Why is the fit so perfect?
By a remarkable cosmic coincidence, the Moon is almost exactly the right size and distance to cover the Sun's disc precisely. The Sun is about 400 times the diameter of the Moon, but also about 400 times further away. This means from Earth, they appear almost exactly the same apparent size. As a result, the Moon can cover the Sun exactly — just barely hiding it, with the corona visible around the edges. No other planet in the Solar System has a moon that produces this kind of perfect alignment. We got lucky.
Hold a 50p coin at arm's length and it covers roughly the same area as the Moon in the sky. Now a friend holds a beach ball the same apparent size from a much greater distance. The beach ball is enormously larger than the coin, but from your viewpoint, they look the same.

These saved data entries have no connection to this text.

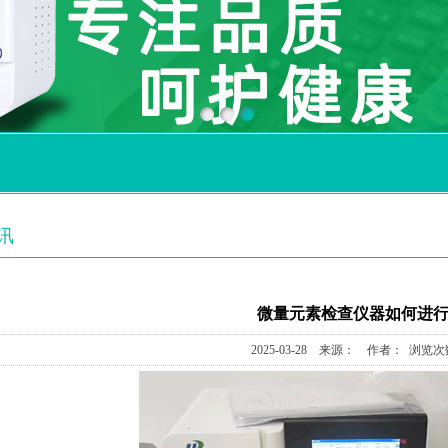
讯
微量元素检查仪器如何进
2025-03-28 来源： 作者： 浏览次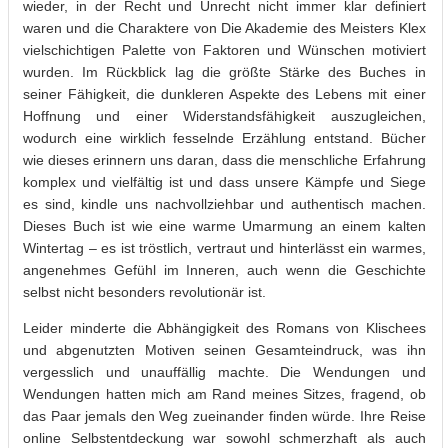
wieder, in der Recht und Unrecht nicht immer klar definiert
waren und die Charaktere von Die Akademie des Meisters Klex
vielschichtigen Palette von Faktoren und Wünschen motiviert
wurden. Im Rückblick lag die größte Stärke des Buches in
seiner Fähigkeit, die dunkleren Aspekte des Lebens mit einer
Hoffnung und einer Widerstandsfähigkeit auszugleichen,
wodurch eine wirklich fesselnde Erzählung entstand. Bücher
wie dieses erinnern uns daran, dass die menschliche Erfahrung
komplex und vielfältig ist und dass unsere Kämpfe und Siege
es sind, kindle uns nachvollziehbar und authentisch machen.
Dieses Buch ist wie eine warme Umarmung an einem kalten
Wintertag – es ist tröstlich, vertraut und hinterlässt ein warmes,
angenehmes Gefühl im Inneren, auch wenn die Geschichte
selbst nicht besonders revolutionär ist.
Leider minderte die Abhängigkeit des Romans von Klischees
und abgenutzten Motiven seinen Gesamteindruck, was ihn
vergesslich und unauffällig machte. Die Wendungen und
Wendungen hatten mich am Rand meines Sitzes, fragend, ob
das Paar jemals den Weg zueinander finden würde. Ihre Reise
online Selbstentdeckung war sowohl schmerzhaft als auch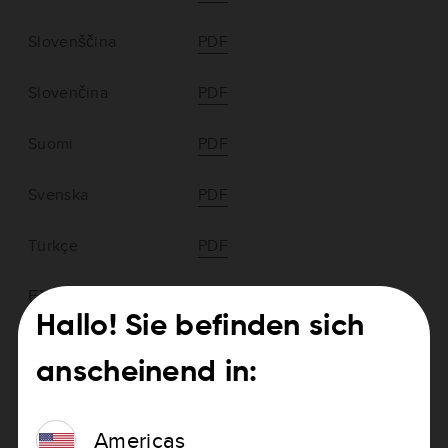
Slovenščina
PDF
Slovenčina
PDF
Suomi
PDF
Svenska
PDF
Türkçe
PDF
Ελληνικά
PDF
Hallo! Sie befinden sich
български
PDF
anscheinend in:
Русский
PDF
Americas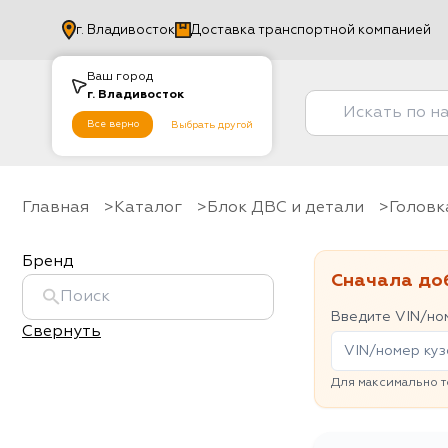
г.
Владивосток
Доставка транспортной компанией
Ваш город
г.
Владивосток
Все верно
Выбрать другой
Главная
Каталог
Блок ДВС и детали
голов
Бренд
Сначала до
Введите VIN/ном
Свернуть
Для максимально т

That's the Sun and Moon. One is a small rock relatively nearby; the other is a star 1.4 million kilometres across. They just happen to look the same size from here.
Why don't eclipses happen every month?
The Moon orbits Earth roughly every 29.5 days, so you might expect a solar eclipse every new moon. But the Moon's orbital plane is tilted about 5° relative to Earth's orbital plane around the Sun. Most months, the Moon passes slightly above or below the Sun's position in the sky — no eclipse. A total solar eclipse requires precise alignment, which happens in any given location only once every few hundred years on average.
Where can you see one?
The path of totality — where the Moon's full shadow falls — is only about 160km wide and races across Earth's surface. Outside this path, you might see a partial eclipse (some of the Sun covered), but not totality. Totality is the experience: partial eclipse is interesting; totality is profoundly disorienting and, for many people who witness it, one of the most extraordinary experiences of their lives.